В дверях стоял Чечетов, одетый, как заправский турист, весь в американском. Майор все время находился в блиндаже начальника заставы, появляясь лишь тогда, когда считал, что это необходимо. Вот и сейчас, жуя жевательную резинку, он инструктировал личный состав.
— Обедайте по полной программе и сверх того. Ужина не будет. Значит, набили желудки, навели макияж и на боковую — отдыхать. Сегодня придется топать всю ночь, а это вам не «бубль-гум», «вышивать» по своей территории. Здесь ни связи, ни поддержки, ни эвакуации. Если влипнем, то конец.

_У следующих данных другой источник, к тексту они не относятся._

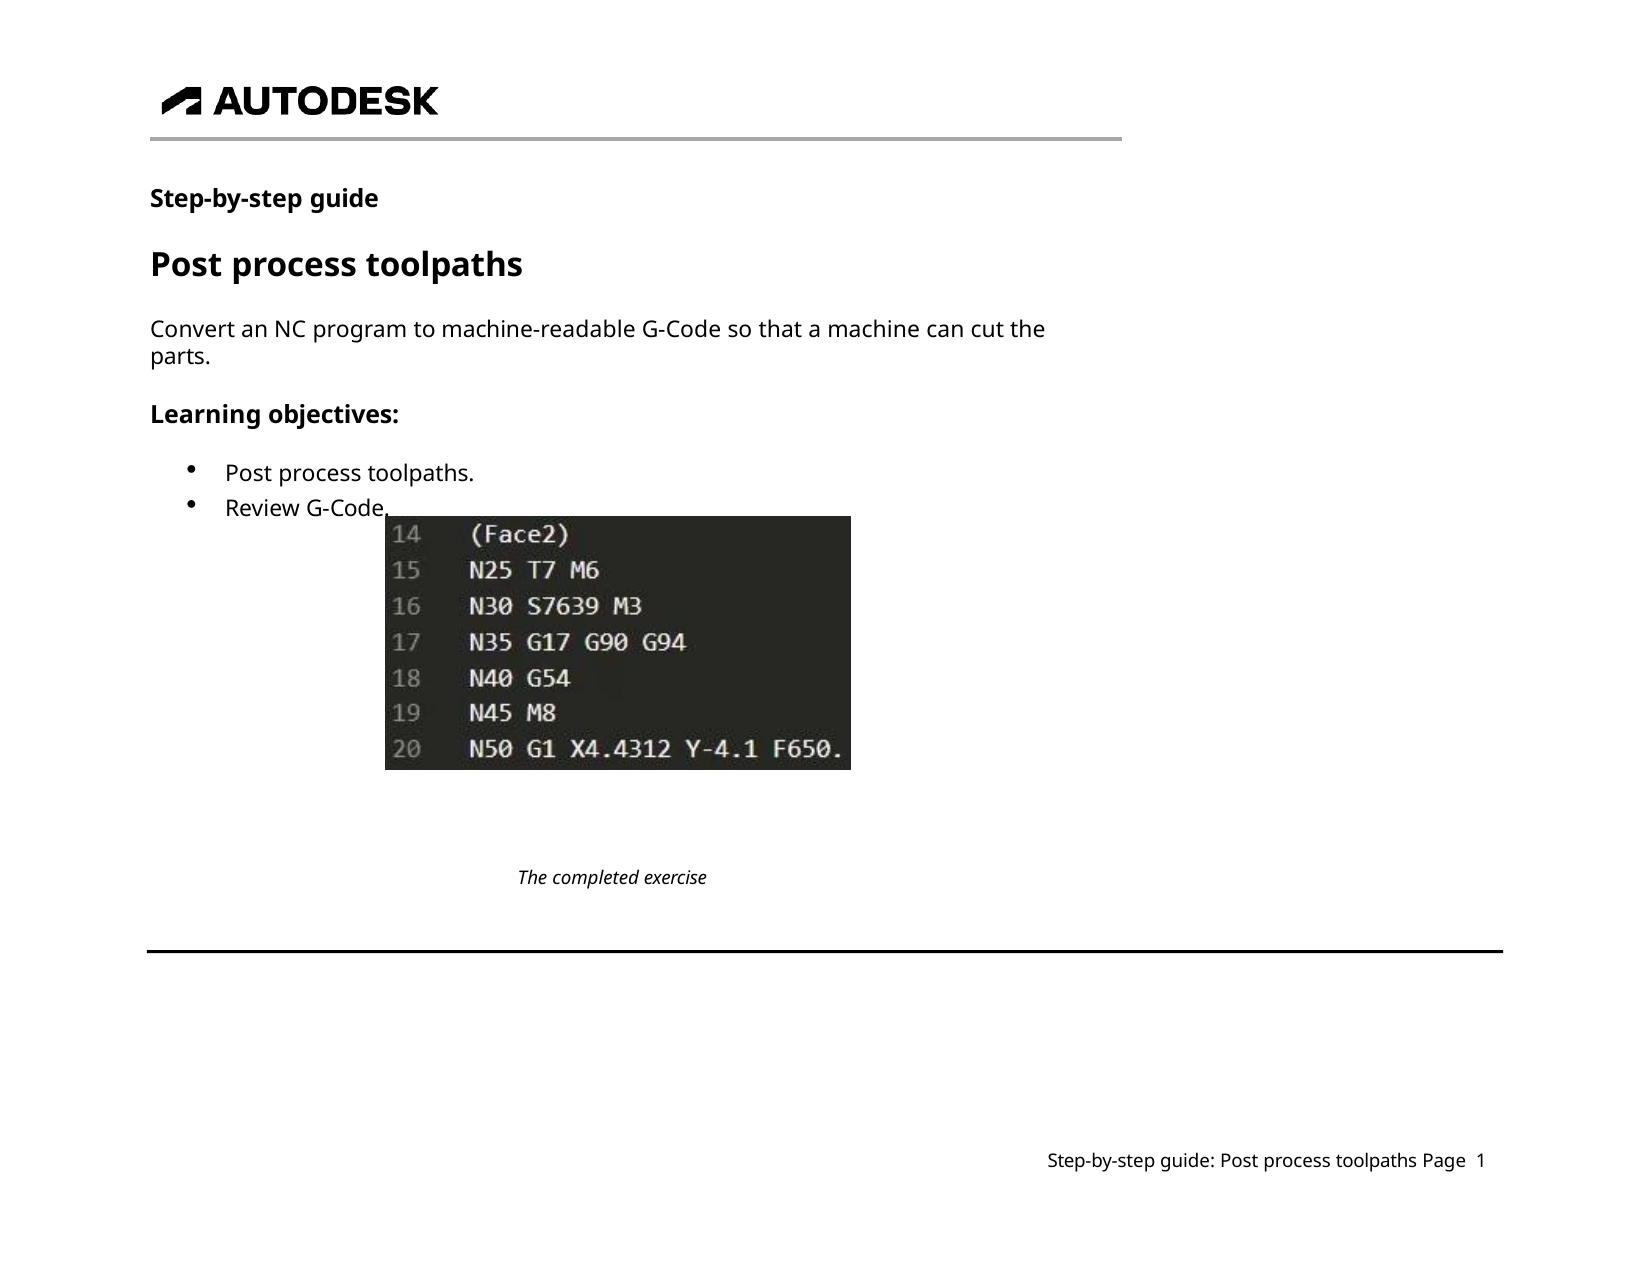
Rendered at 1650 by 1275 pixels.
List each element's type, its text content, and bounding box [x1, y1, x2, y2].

text_box [146, 950, 1504, 954]
slide_number Step-by-step guide: Post process toolpaths Page 3 [1045, 1145, 1509, 1275]
text_box The completed exercise [515, 863, 728, 889]
picture [161, 86, 439, 115]
picture [385, 515, 852, 770]
text_box Step-by-step guide Post process toolpaths Convert an NC program to machine-readable G-Code so that a machine can cut the parts. Learning objectives: Post process toolpaths. Review G-Code. [147, 180, 1111, 521]
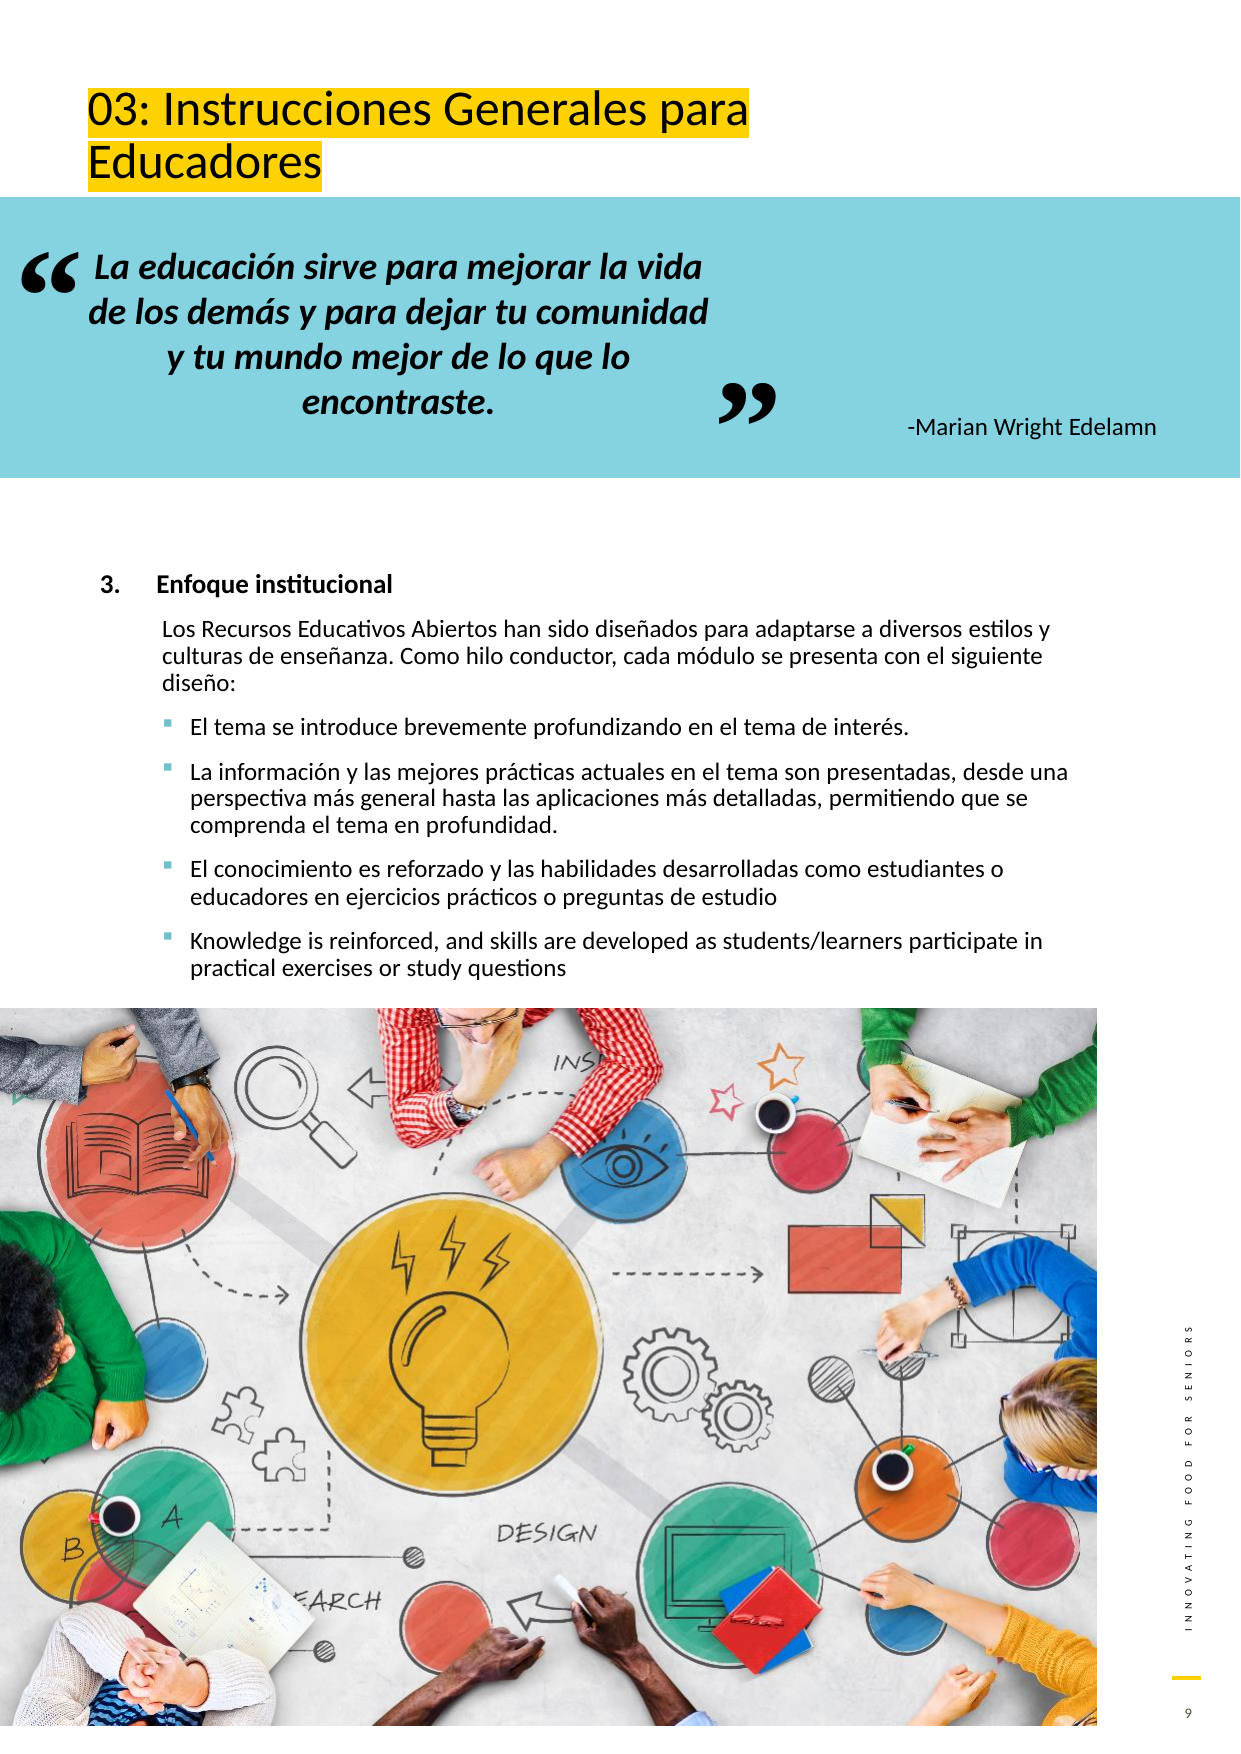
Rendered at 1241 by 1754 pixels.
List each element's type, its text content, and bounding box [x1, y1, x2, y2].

picture [0, 1008, 1097, 1726]
list 03: Instrucciones Generales para Educadores [72, 74, 828, 222]
list “ [0, 218, 311, 324]
text_box -Marian Wright Edelamn [892, 402, 1240, 448]
list Enfoque institucional Los Recursos Educativos Abiertos han sido diseñados para adaptarse a diversos estilos y culturas de enseñanza. Como hilo conductor, cada módulo se presenta con el siguiente diseño: El tema se introduce brevemente profundizando en el tema de interés. La información y las mejores prácticas actuales en el tema son presentadas, desde una perspectiva más general hasta las aplicaciones más detalladas, permitiendo que se comprenda el tema en profundidad. El conocimiento es reforzado y las habilidades desarrolladas como estudiantes o educadores en ejercicios prácticos o preguntas de estudio Knowledge is reinforced, and skills are developed as students/learners participate in practical exercises or study questions [85, 562, 1135, 1646]
list La educación sirve para mejorar la vida de los demás y para dejar tu comunidad y tu mundo mejor de lo que lo encontraste. [72, 222, 726, 449]
list ” [572, 349, 798, 435]
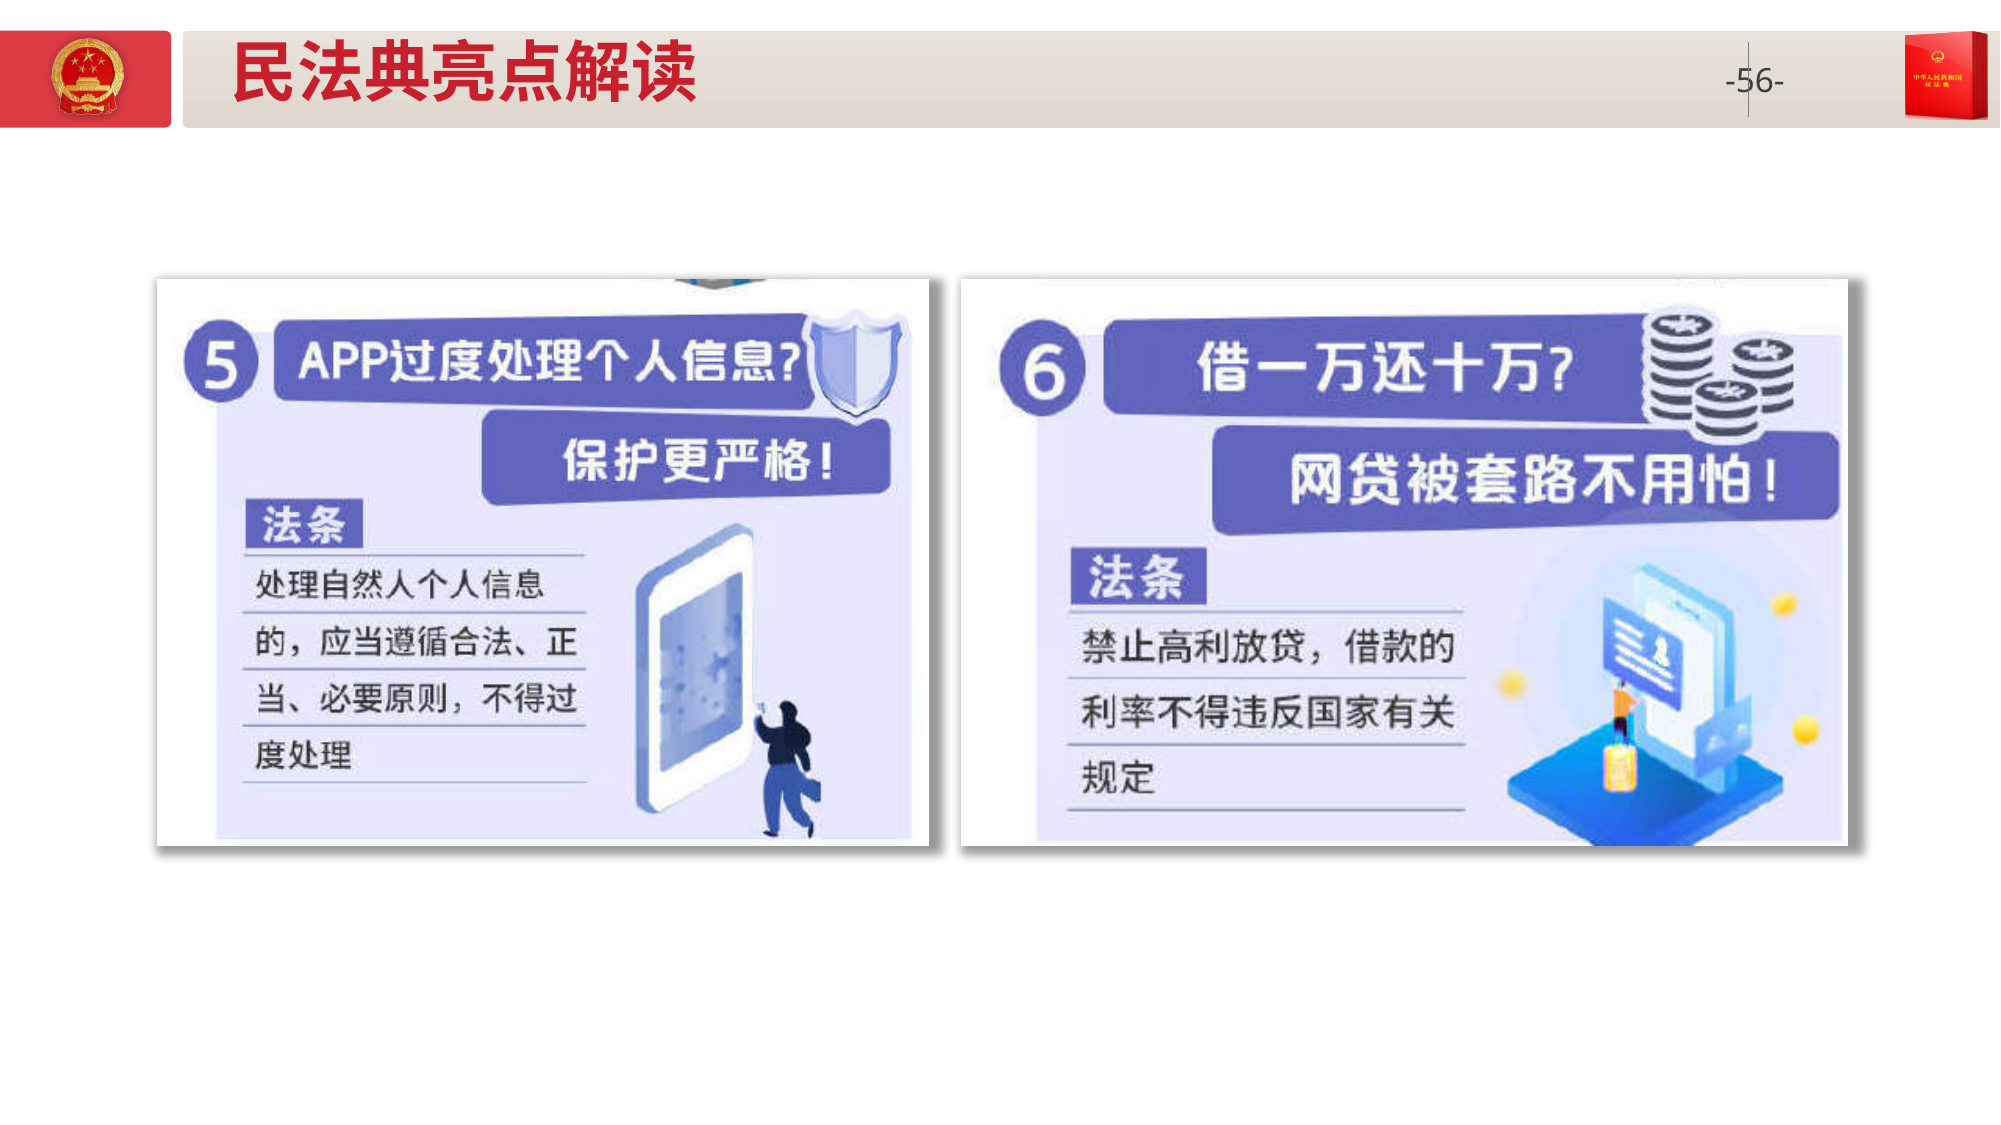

Больше не говоря ни слова, майор вышел из блиндажа. На обед был плов, настоящий таджикский с бараниной. Молча орудуя ложками, диверсанты с жадностью поедали плов. Волин тоже с аппетитом съел все содержимое котелка. Затем, вспомнив слова командира, взял добавку. Умолотив еще котелок жирной рисовой каши с нежной молодой бараниной, капитан ощутил себя переевшим, но это не помешало ему приняться за чай.
После обеда диверсанты принялись за «макияж». Раздевшись до пояса, они друг друга брили наголо, сверкая голыми черепами при свете коптилок.
Лебедев обмыв круглую как шар голову водой, посмотрел на себя в зеркало и, проведя рукой по щекам, буркнул недовольно:
— А шо делать с рыжей щетиной?
Тут же откликнулся на голос мичмана Ковалев:
— Я бы на твоем месте, Михал Михалыч, ее ваксой, она тогда как у абрека будет.
Волин самолично сбрил с себя остатки армейской стрижки, вымыл теплой водой голову, насухо ее вытер. А затем тщательно намазал голову, лицо и шею тональным кремом. Цвет кожи стал такой, как будто Игорь несколько месяцев провел на пляже в Крыму. Это и был «макияж», разработанный научно-исследовательским институтом разведки.
...Одетый в старого образца общевойсковой камуфлированный комбинезон, весь испачканный бурым пянджским илом, старший лейтенант Петров, слегка сутулясь, стоял в блиндаже начальника заставы.